2017 Mercredi 31 Mai Bricolage à Saint Priest Taurion.
Aujourd'hui, c'est journée de repos, avant d'attaquer les 240 kilomètres de la dernière étape.
Ce matin c'est cool.
Je me lève à 7h45.
Le petit déjeuner m'attends.
Café croissants, une petite douche, un petit coup d'œil au forum pour voir les derniers post, et il est déjà 10h00.
J'attaque un peu de nettoyage, et de bricolage sur ma Terrot.

Je démonte le carter de chaine primaire, et le carter de boite de vitesses, pour avoir accès à la barre de repose pieds.

Je démonte la barre de repose pieds, pour voir les dégâts.
La barre est usée, mais pas que.
Elle est non seulement tordue, mais aussi un peu vrillée.
Il y a aussi une usure du carré dans le cadre.

Je tente de la bloquer avec des bouts de baguette à souder.
Solution éphémère, mais qui tiendra quand même jusqu'au retour chez Patrice.

La clavette de kick est abimée, et je sais que j'en ai une d'avance quelque part, mais où?

Pour redresser la moto, sur sa béquille j'installe une plaquette de bois sous la plaque que je mets au sol.
Comme ça, elle sera moins penchée.

C'est en voulant remonter le carter de chaine primaire que je m'aperçois d'une mauvaise surprise!

Une soudure a lâché, sur la fixation arrière.

Il va falloir souder.
Jean Pierre appelle son fiston à la rescousse, et rendez vous est pris en début d'après midi, chez lui pour réparer le carter.
En attendant, je change la roue de la remorque, car le pneu, est aux témoins d'usure.
Il a au moins 2500 km de route derrière lui!

Le temps passe vite à bricoler, et il est déjà midi.
Après le repas, nous nous rendons chez Alexandre, et Marine, qui habitent la ferme familiale dans un village tout près de Saint Priest Taurion.
Alexandre, laisse tomber les clôtures qu'il mets autour d'un champ, pour s'attaquer à mon carter.

Pendant qu'Alexandre s'attaque à la réparation du carter.
Jean Pierre me fait voir les motos qu'il a données à son fils.
Une 500 Terrot RGST attelée à un Poinard.

Et une 350 HCTL dont Alexandre doit encore démonter la boite, pour voir pourquoi une des vitesses ne passe pas.

Pendant ce temps là, le fiston a bien bossé, et le carter est soudé avec une première passe.

Il a prévu de meuler, la soudure, et de refaire une deuxième passe.

Il fait un temps superbe et ses 3 chiens ont entamé une partie de ballon.

Il fait très chaud, presque 30 degrés.
Un des chiens abandonne la partie, pendant que les deux plus acharnés continuent à se disputer le ballon.

Et c'est parti pour une deuxième passe!

Pendant que Alexandre fini de souder mon carter.....
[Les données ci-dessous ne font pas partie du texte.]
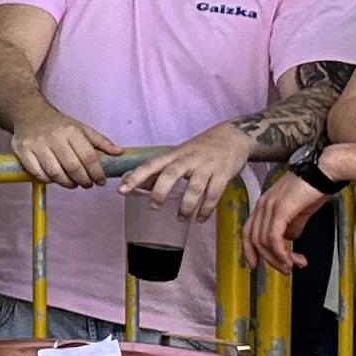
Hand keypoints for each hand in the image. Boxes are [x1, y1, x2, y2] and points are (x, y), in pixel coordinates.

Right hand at [5, 108, 116, 189]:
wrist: (29, 113)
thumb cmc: (58, 124)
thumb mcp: (81, 128)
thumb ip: (100, 141)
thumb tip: (118, 152)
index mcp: (71, 131)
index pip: (88, 156)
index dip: (97, 173)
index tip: (100, 181)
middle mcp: (54, 137)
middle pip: (72, 167)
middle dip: (83, 180)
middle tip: (87, 184)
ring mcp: (37, 145)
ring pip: (55, 172)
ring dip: (67, 183)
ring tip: (73, 184)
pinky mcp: (23, 151)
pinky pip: (38, 173)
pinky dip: (48, 180)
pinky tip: (55, 179)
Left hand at [121, 126, 251, 223]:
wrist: (234, 136)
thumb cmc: (202, 148)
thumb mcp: (180, 154)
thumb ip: (163, 168)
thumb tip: (141, 185)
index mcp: (175, 154)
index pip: (150, 165)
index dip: (135, 177)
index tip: (121, 190)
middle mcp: (189, 159)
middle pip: (171, 174)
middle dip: (160, 192)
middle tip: (154, 207)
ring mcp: (207, 166)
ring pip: (195, 188)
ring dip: (186, 206)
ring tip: (181, 219)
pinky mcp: (224, 173)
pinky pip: (214, 194)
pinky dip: (206, 209)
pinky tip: (200, 219)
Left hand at [245, 171, 325, 269]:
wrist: (325, 170)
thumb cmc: (315, 186)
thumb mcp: (300, 210)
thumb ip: (293, 225)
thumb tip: (290, 238)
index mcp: (264, 204)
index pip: (249, 231)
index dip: (249, 250)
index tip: (255, 264)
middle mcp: (263, 205)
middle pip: (254, 240)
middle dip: (270, 259)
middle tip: (285, 269)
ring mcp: (269, 206)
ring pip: (263, 241)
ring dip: (278, 258)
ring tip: (293, 265)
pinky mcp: (280, 210)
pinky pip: (273, 237)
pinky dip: (281, 252)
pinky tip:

Les chiens abandonnent le ballon pour se reposer à l'ombre.

Et voilà le travail!

Une fois la soudure finie, Alexandre mets du mastic, pour avoir une belle finition.
Le temps de boire une bière, et au vu de la chaleur, le mastic a eu le temps de sécher.
Un petit coup de ponçage, et ensuite il protège le carter.

Et il mets une couche d'apprêt.

Le temps de rentrer chez Jean Pierre, l'apprêt est sec, et je passe un petit coup de peinture noire en bombe.
Une fois la peinture sèche, on y voit que du feu!
C'est du travail de pro!
En fin d'après midi, Alexandre et Marine sa compagne, nous rejoignent pour passer le reste de la journée avec nous.
Une petite photo avec la Terrot, qui a retrouvé son carter de chaine primaire.

Et c'est déjà l'heure de l'apéro!

Nous passons un bon moment à discuter autour d'un verre à la santé des amateurs de Terrot!

Jean Pierre a trouvé du whisky Brésilien, qu'il ne trouve pas mauvais!

Si Bobby Terrot est bien sage.

Les chiens d'Alexandre et Marine font les clowns!

Le pauvre Bobby ne fait pas le poids face à ces trois mastards un peu trop turbulents pour lui.
A 20h00, nous nous mettons à table, et dégustons un repas préparé par Alexandre.
La discussion se prolonge assez tard, et quand les jeunes rentrent dans leur pénates il est déjà 23h30.
Avant de me coucher, je charge ma moto, pour être prêt à partir de bonne heure le lendemain matin.
Il est minuit quand je rejoint mon lit.
Bilan: Une journée bien sympathique, et pleine de surprises.
Je remercie Alexandre et Marine pour leur accueil, et leur gentillesse.
Et surtout, grâce à eux, j'ai pu reprendre la route le lendemain matin!